What needs to be done: Please decide whether each statement agrees with the text on anonymous online speakers below, answering yes or no and quoting the words that settle it: (a) Dendrite International v. Doe No. 3 was decided by the New Jersey Supreme Court; (b) under Dendrite, the trial court weighs the speaker's First Amendment rights against the strength of the plaintiff's prima facie case and the necessity of disclosure; (c) in 2013, courts increasingly moved away from the New Jersey court's test.

Source text below:

For more than a decade, a New Jersey appellate court’s opinion guided courts nationwide as they determined whether to enforce subpoenas for the identities of anonymous online speakers.

But in 2013, courts increasingly moved away from the New Jersey court’s test, leading to further divergence in the methods that courts use to determine whether a request for an anonymous Internet user’s identity violates the First Amendment or discovery rules.

In Dendrite International v. Doe No. 3, the New Jersey Superior Court Appellate Division held in 2001 that before enforcing a subpoena for the identity of an online speaker, the issuer of the subpoena must: (1) notify the anonymous speaker of the subpoena and provide the speaker a reasonable opportunity to respond; (2) specifically identify the speech at issue; (3) allege a prima facie cause of action; (4) present sufficient evidence in support of each element of the claim. If the issuer has satisfied these procedural requirements, the trial court must balance the anonymous speaker’s First Amendment rights against the strength of the plaintiff’s prima facie case and the necessity of disclosure. Publishers and web sites generally support the use of Dendrite because the test shifts the burden from the site to the commenter and enables the commenter to decide whether to fight the subpoena.

Although the Dendrite ruling came from a New Jersey intermediate appeals court, state and federal courts nationwide relied on the ruling over the next decade. Among the courts to rely on Dendrite are the Maryland Court of Appeals, the New Hampshire Supreme Court, and the U.S. District Court for the District of Connecticut.

End of Source text.
Extracted material below:

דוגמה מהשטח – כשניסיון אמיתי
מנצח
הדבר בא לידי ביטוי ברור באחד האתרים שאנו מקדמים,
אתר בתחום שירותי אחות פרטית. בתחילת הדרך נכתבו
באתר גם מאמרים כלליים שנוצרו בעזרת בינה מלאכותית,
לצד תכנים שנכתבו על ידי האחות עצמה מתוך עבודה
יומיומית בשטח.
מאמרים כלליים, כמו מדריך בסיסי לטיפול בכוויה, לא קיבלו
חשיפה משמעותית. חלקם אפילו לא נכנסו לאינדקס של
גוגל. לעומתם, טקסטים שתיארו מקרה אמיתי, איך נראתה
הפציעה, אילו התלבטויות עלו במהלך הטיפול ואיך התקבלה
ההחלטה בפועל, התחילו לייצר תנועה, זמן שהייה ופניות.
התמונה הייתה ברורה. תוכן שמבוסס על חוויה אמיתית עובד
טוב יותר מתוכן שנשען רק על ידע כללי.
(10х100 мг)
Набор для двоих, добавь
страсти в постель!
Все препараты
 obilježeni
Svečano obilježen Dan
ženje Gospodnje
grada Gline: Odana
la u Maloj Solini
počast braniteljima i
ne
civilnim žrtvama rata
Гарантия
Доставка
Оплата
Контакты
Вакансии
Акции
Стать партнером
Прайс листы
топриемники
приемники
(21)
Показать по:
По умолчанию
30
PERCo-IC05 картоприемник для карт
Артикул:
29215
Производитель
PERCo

End of Extracted material.

Exercise answer:
(a) No: "the New Jersey Superior Court Appellate Division held in 2001"
(b) Yes: "the trial court must balance the anonymous speaker’s First Amendment rights against the strength of the plaintiff’s prima facie case and the necessity of disclosure"
(c) Yes: "But in 2013, courts increasingly moved away from the New Jersey court’s test"